[Records from a data source]

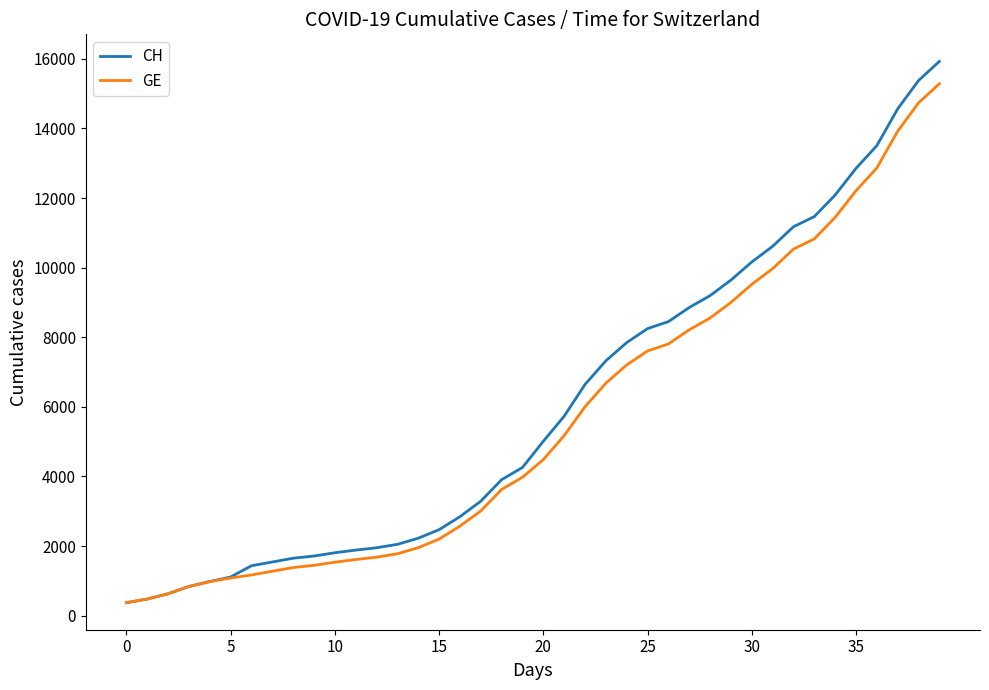

Which series has the largest range (max minus min)?

CH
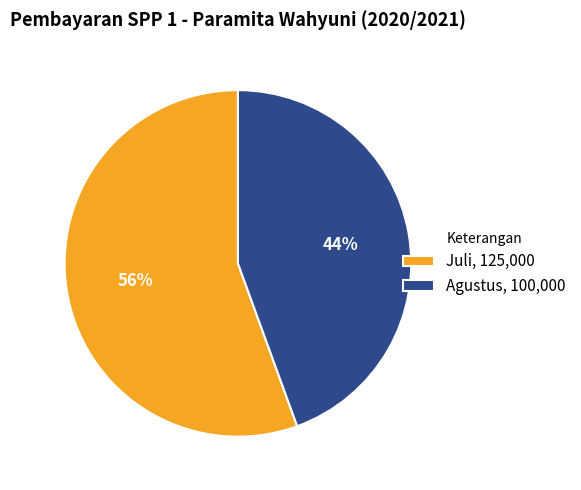

Does Agustus account for over 50% of the chart?

No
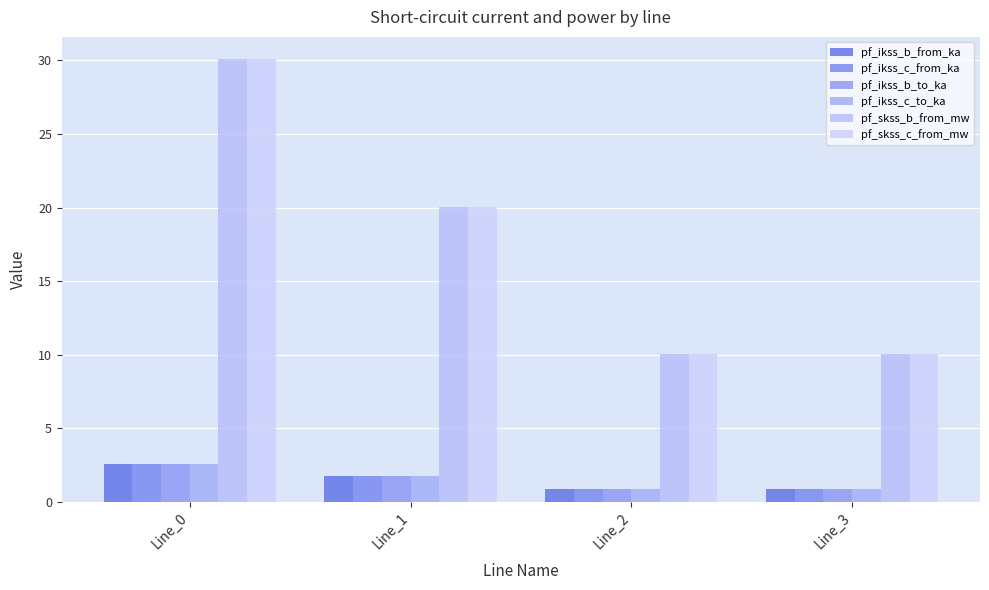

What is the sum of all pf_ikss_c_to_ka values?

6.1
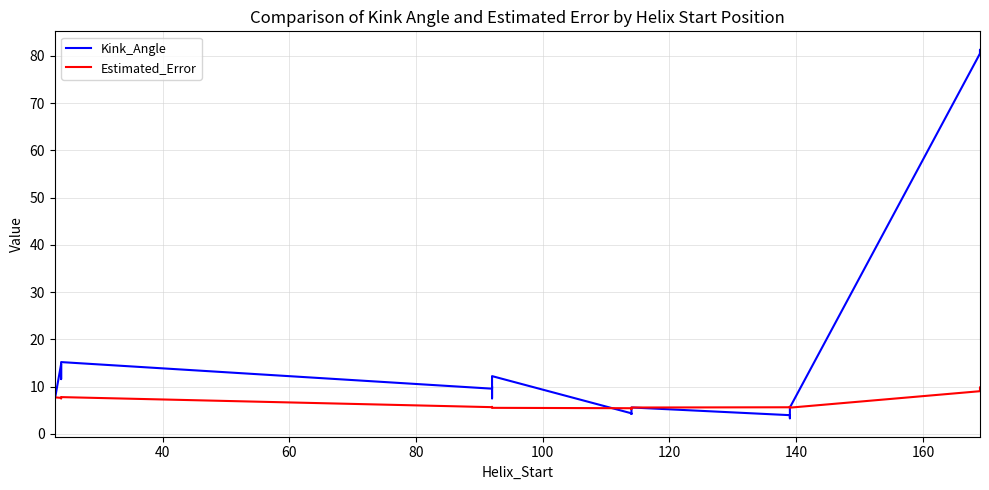

Does the chart display data point markers on the line(s)?

No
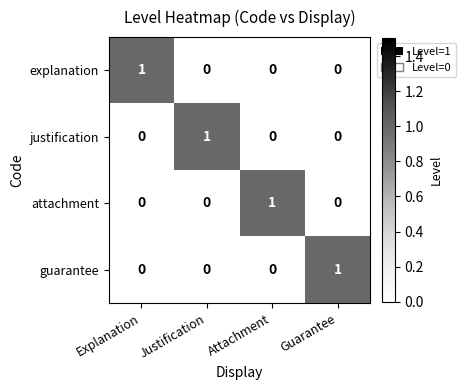

How many explanation values are between 0 and 1?

4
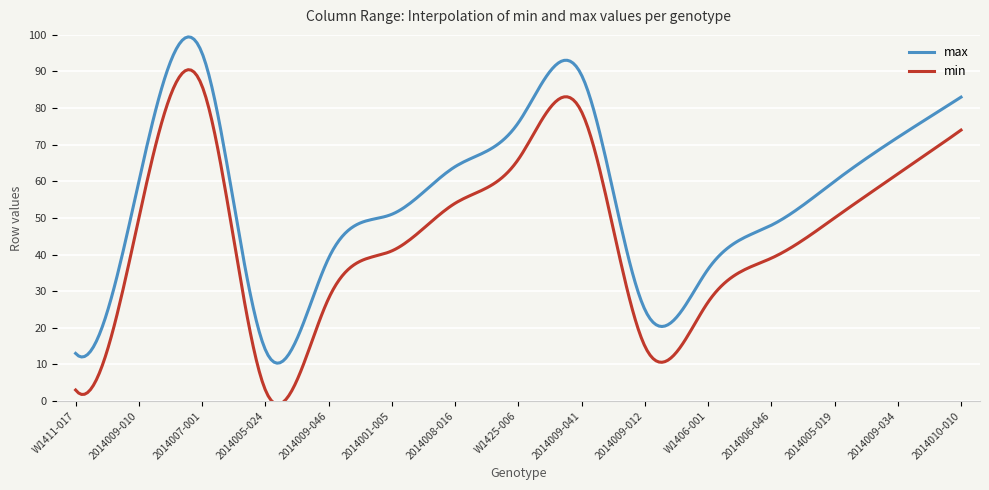

Which series has the largest total across all categories?

max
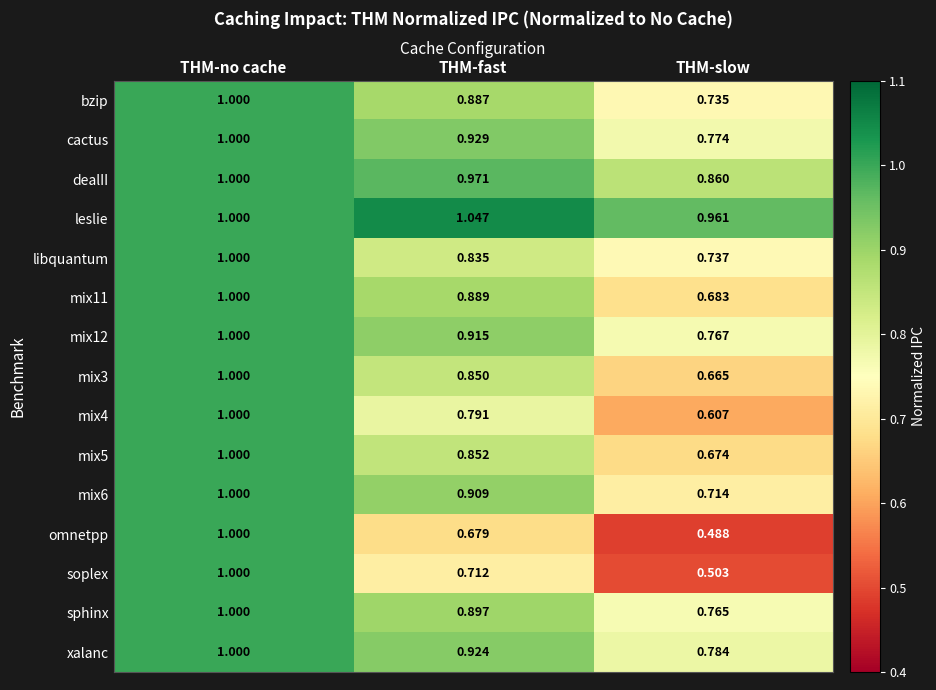

How many data points does each series have?

3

Written task: Repeat every line of text in the items above word for word, leaving out the pictures.

Written answer:
Which series has the largest range (max minus min)?

CH

Does Agustus account for over 50% of the chart?

No

What is the sum of all pf_ikss_c_to_ka values?

6.1

Does the chart display data point markers on the line(s)?

No

How many explanation values are between 0 and 1?

4

Which series has the largest total across all categories?

max

How many data points does each series have?

3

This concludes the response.